Ne dese boştu. Döne'nin güzelliği anlatmakla bitmezdi. Her baktığınızda başka güzellikler görebilir, bu güzelliklerin içinde erirdiniz. Salkım salkım saçlar, elâ gözler, hilal kaşlar, inci dişler, mahcup bakışlar, şirin diller Döne'nin özelliklerindendi. Sırmayla işlenmiş mavi cepkeni, sülün gibi boyu, ay gibi yüzü gökteki ay'ı kıskandırırdı. Köroğlu'nun dizeler boğazında dizim dizim dizildi de dilinden süzüldü:
Kimisi pınar başında
Kimisi yolun dışında
Al giyen on beş yaşında
İlle mavili mavili
........
Köroğlu'm der ki n'olacak
Takdir yerini bulacak
Mavilim kaldı alacak
İlle mavili mavili
Köroğlu: "Aman" demişti. "Yiğitler, bu ceylan da kimin nesidir?"
"O Bolu Beyi'nin bacısıdır. Bir adı Benli Döne, bir adı Nigar'dır. Bugüne kadar ona nazar edenlerden gülen olmamıştır" demişlerdi.
Kör oğlu kendi kendine söylendi:
"Bu nasıl garip tecellidir. Babamın ve bütün mazlumların öcünü alacağım, Bolu Beyi'nin ölümü benim elimden olacak. Ama benim ölümüm de bacısın elinden mi olacak?"

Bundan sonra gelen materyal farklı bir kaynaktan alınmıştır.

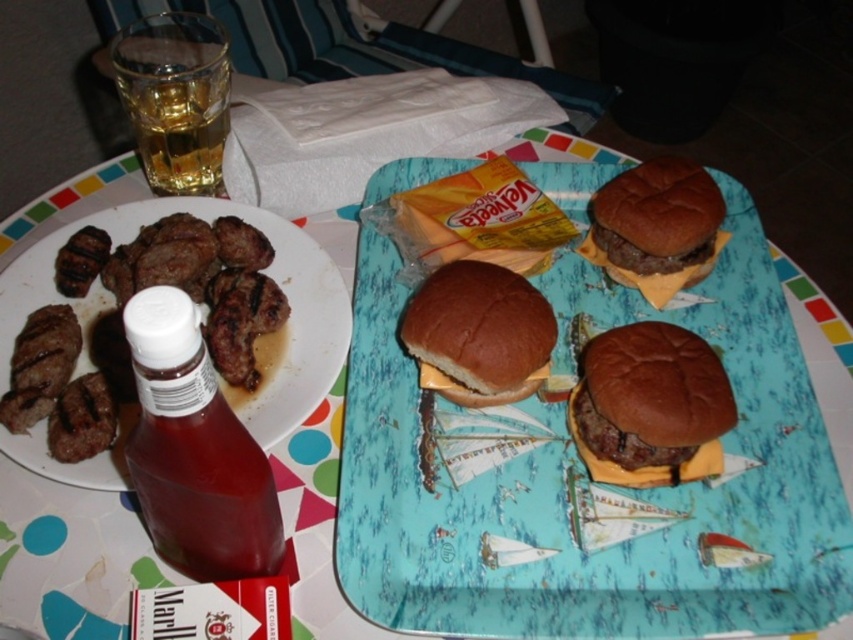
You are a food delivery person who needs to place a hot pad between the brown charred meat at left and the brown matte burger at center to prevent burns. The hot pad is 25 centimeters wide. Will it fit between them?

The distance between the brown charred meat at left and the brown matte burger at center is 26.46 centimeters. Since the hot pad is 25 centimeters wide, it will fit with 1.46 centimeters of space remaining between them.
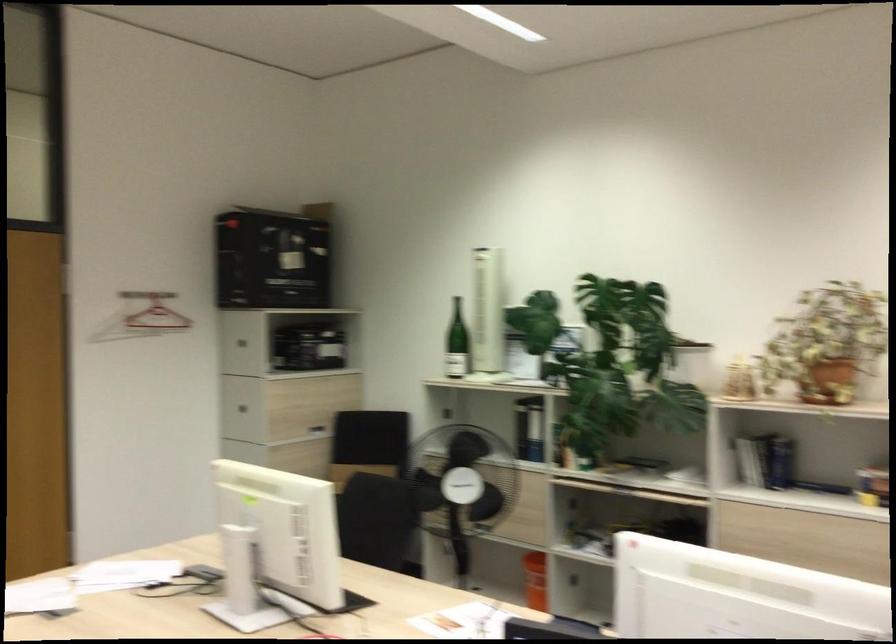
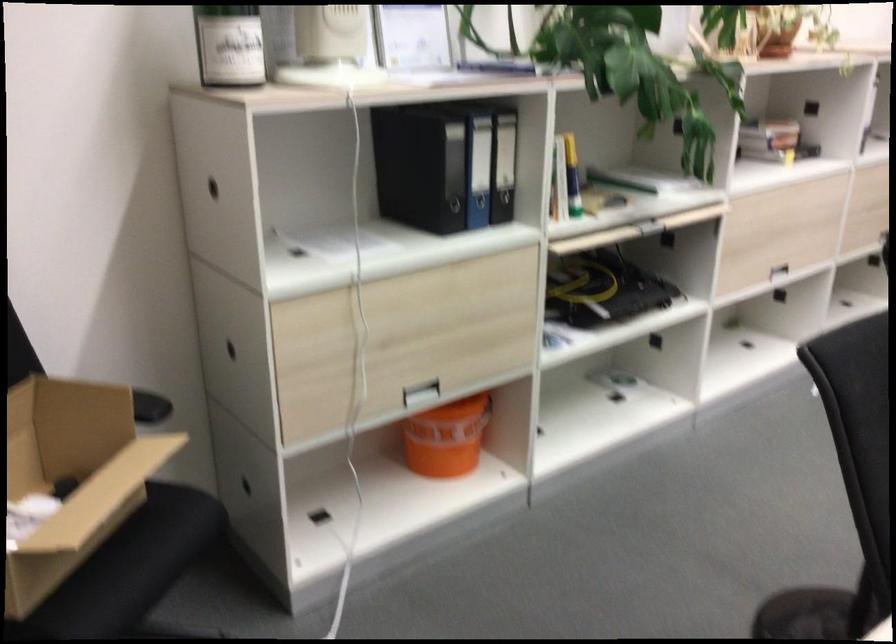
In the second image, find the point that corresponds to point 536,574 in the first image.

(446, 438)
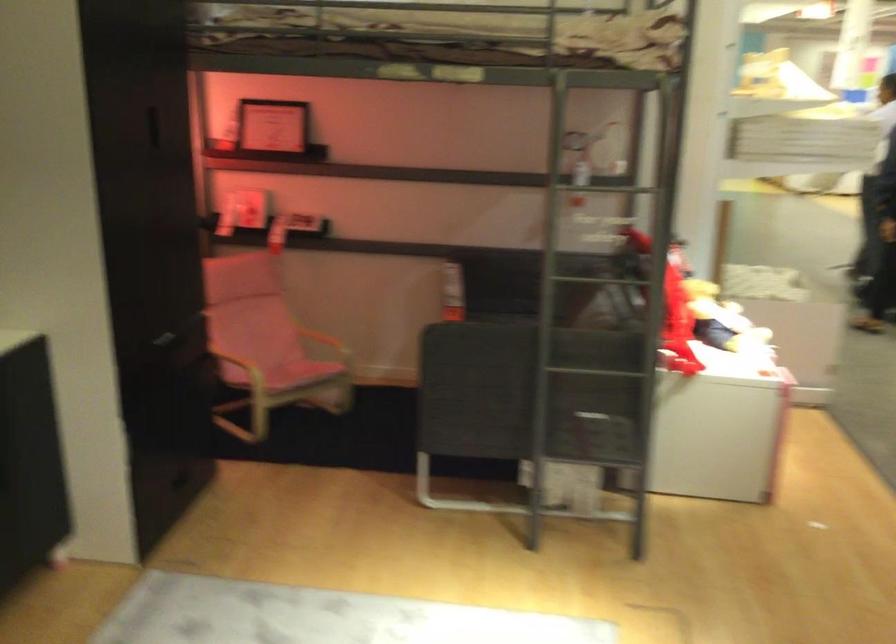
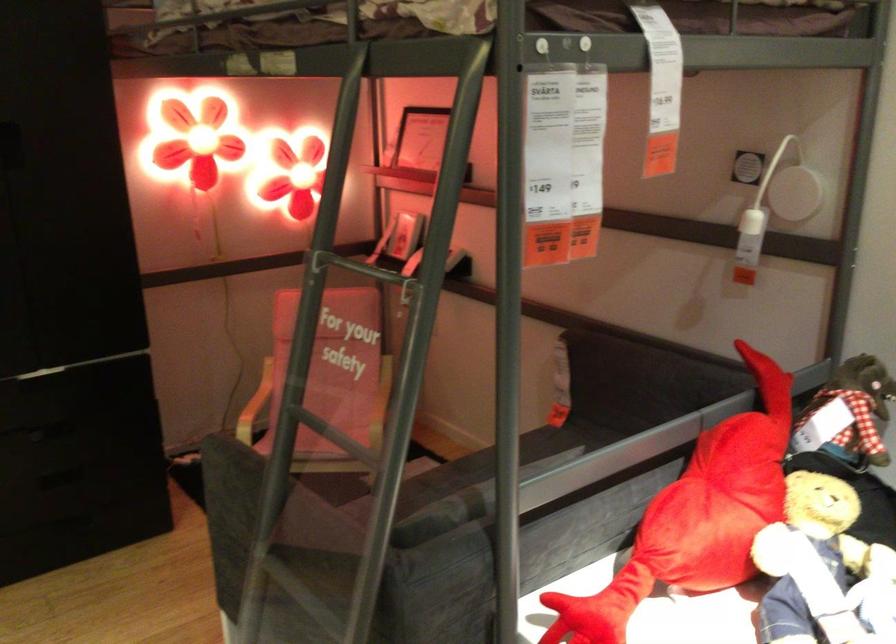
Locate, in the second image, the point that corresponds to point (492, 313) in the first image.

(567, 437)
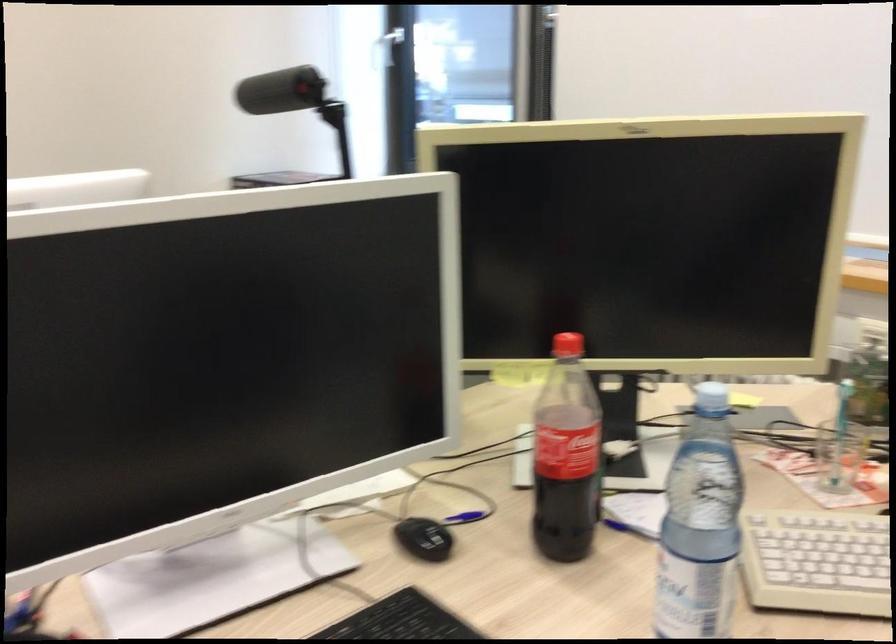
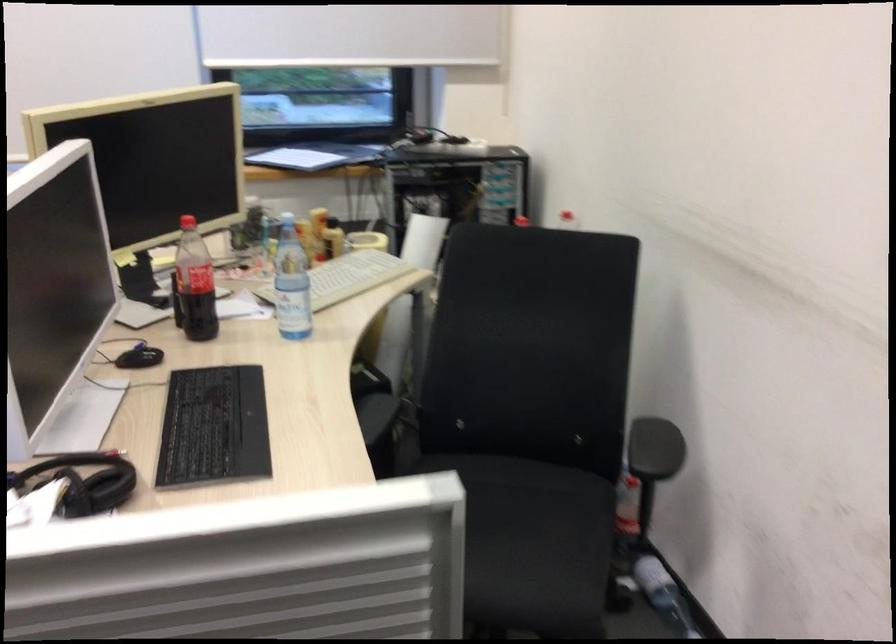
Find the pixel in the second image that matches (437,532) in the first image.

(140, 357)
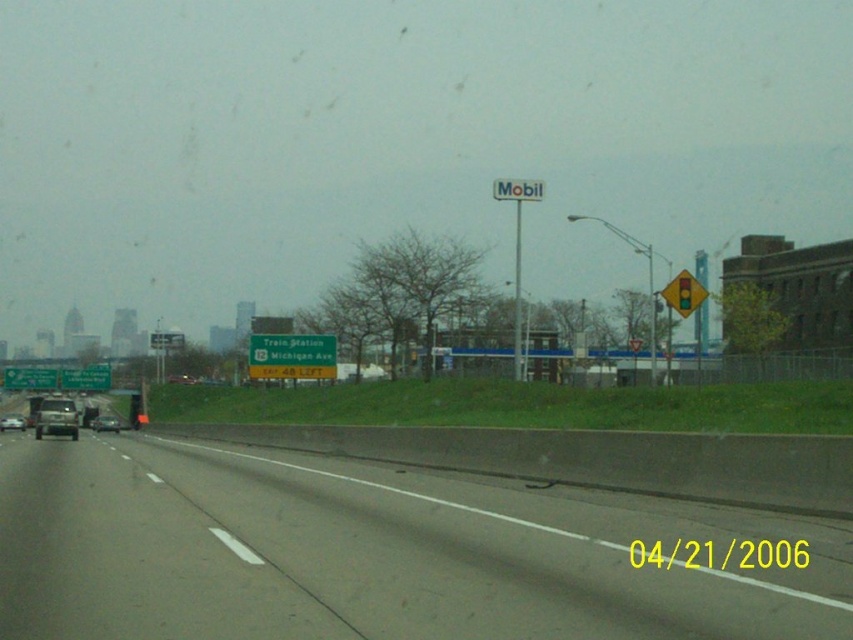
Is point (114, 420) positioned before point (20, 424)?

That is False.

Does metallic silver sedan at center appear on the left side of matte black car at left?

Incorrect, metallic silver sedan at center is not on the left side of matte black car at left.

Between point (103, 426) and point (10, 413), which one is positioned in front?

Positioned in front is point (103, 426).

Where is `metallic silver sedan at center`? Image resolution: width=853 pixels, height=640 pixels. metallic silver sedan at center is located at coordinates (105, 422).

Who is positioned more to the right, metallic silver sedan at left or transparent glass windshield at left?

Positioned to the right is metallic silver sedan at left.

At what (x,y) coordinates should I click in order to perform the action: click on metallic silver sedan at left. Please return your answer as a coordinate pair (x, y). This screenshot has width=853, height=640. Looking at the image, I should click on (56, 417).

Between green metallic sign at center and green metallic sign at upper center, which one is positioned higher?

green metallic sign at upper center is above.

Can you confirm if green metallic sign at center is wider than green metallic sign at upper center?

No.

Does point (331, 371) come behind point (173, 342)?

No.

Where is `green metallic sign at center`? This screenshot has height=640, width=853. green metallic sign at center is located at coordinates (291, 356).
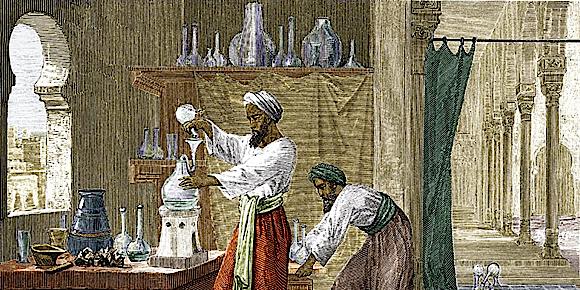
You are a GUI agent. You are given a task and a screenshot of the screen. Output one action in this format:
    pyautogui.click(x=<x>, y=<y>)
    Task: Click on the columns
    Image resolution: width=580 pixels, height=290 pixels.
    Given the screenshot: What is the action you would take?
    pyautogui.click(x=529, y=160), pyautogui.click(x=552, y=160), pyautogui.click(x=508, y=163)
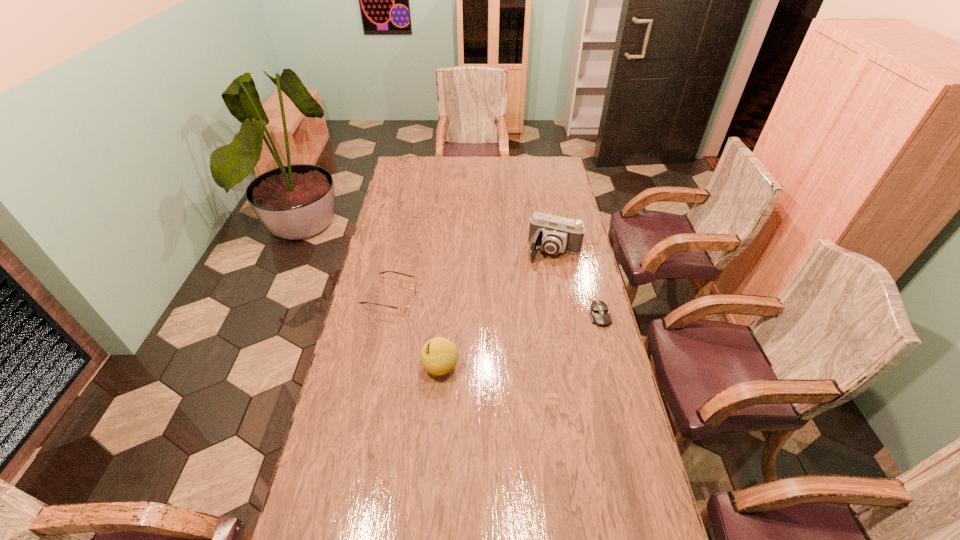
You are a GUI agent. You are given a task and a screenshot of the screen. Output one action in this format:
    pyautogui.click(x=<x>, y=<y>)
    Task: Click on the vacant region at the far edge of the desktop
    This screenshot has width=960, height=540.
    Given the screenshot: What is the action you would take?
    pyautogui.click(x=438, y=176)

Identify the location of free region at the left edge of the desktop. (344, 462).

In the image, there is a desktop. Identify the location of free space at the right edge. The height and width of the screenshot is (540, 960). (570, 191).

You are a GUI agent. You are given a task and a screenshot of the screen. Output one action in this format:
    pyautogui.click(x=<x>, y=<y>)
    Task: Click on the free spot at the near left corner of the desktop
    This screenshot has width=960, height=540.
    Given the screenshot: What is the action you would take?
    pyautogui.click(x=339, y=533)

The width and height of the screenshot is (960, 540). I want to click on free space at the near right corner, so click(x=632, y=526).

You are a GUI agent. You are given a task and a screenshot of the screen. Output one action in this format:
    pyautogui.click(x=<x>, y=<y>)
    Task: Click on the vacant point located between the third object from right to left and the tallest object
    The image size is (960, 540).
    Given the screenshot: What is the action you would take?
    pyautogui.click(x=497, y=309)

Where is `vacant space that is in between the nearest object and the tallest object`? vacant space that is in between the nearest object and the tallest object is located at coordinates (497, 309).

Locate an element on the screen. free space between the tallest object and the spectacles is located at coordinates (472, 274).

The image size is (960, 540). Identify the location of vacant area that lies between the camera and the spectacles. (472, 274).

The height and width of the screenshot is (540, 960). Identify the location of free space between the farthest object and the second shortest object. (472, 274).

Ne gam? O yüceler yücesi Mevlâ'nın ağlattığı gibi güldüreceğine de inananlardandı. Orada söyledi. Bakalım ne söyledi.
Dünyayı zulüm alırdı
Gün doğmaz öyle kalırdı
Aşıklar mecnun olurdu
Sevdiğini görmeseydi
Söyledi de söyledi. O günden sonra Köroğlu uykuyu döneği kaybetmişti. Döne diyor da başka bir şey demiyordu. Döne'nin aşkı ile sazını alıyor koşmalar semâîler söylüyordu:
"...Köroğlu çıktı köşküne
Çok yardım eder düşküne
Şirin Döne'nin aşkına
Yarenler mey doldursun mey"
Köroğlu Döne'nin aşkıyla sarhoştu. Nice günler geceler yandı tutuştu. Gel gör ki Döne de Köroğlu'ndan farksızdı. Köroğlu'nun adın duymuş, gördüğünde vurulmuş ama Bolu Beyi'nin şerrinden korkup belli etmemişti. Sonunda bıçak kemiğe dayandı. Döne kuşun kanadıyla "Gel beni kaçır" diye bir haber uçurdu. Gayri Köroğlu'nu ve altındaki kıratı kim tutabilirdi?
Neyse uzatmayalım hikayeti, vermeyelim zahmeti, sözüm nihayeti, olan oldu: Türlü planlar serüvenler sonucu Köroğlu, Döne Nigar'la Bolu Beyi'nin nar bahçesinde buluştu. Atının terkinse bindirdi. Kırat rüzgar gibi uçmaya başladı. Bey'in askerleri peşlerine düşmüştü. Döne korkuyordu.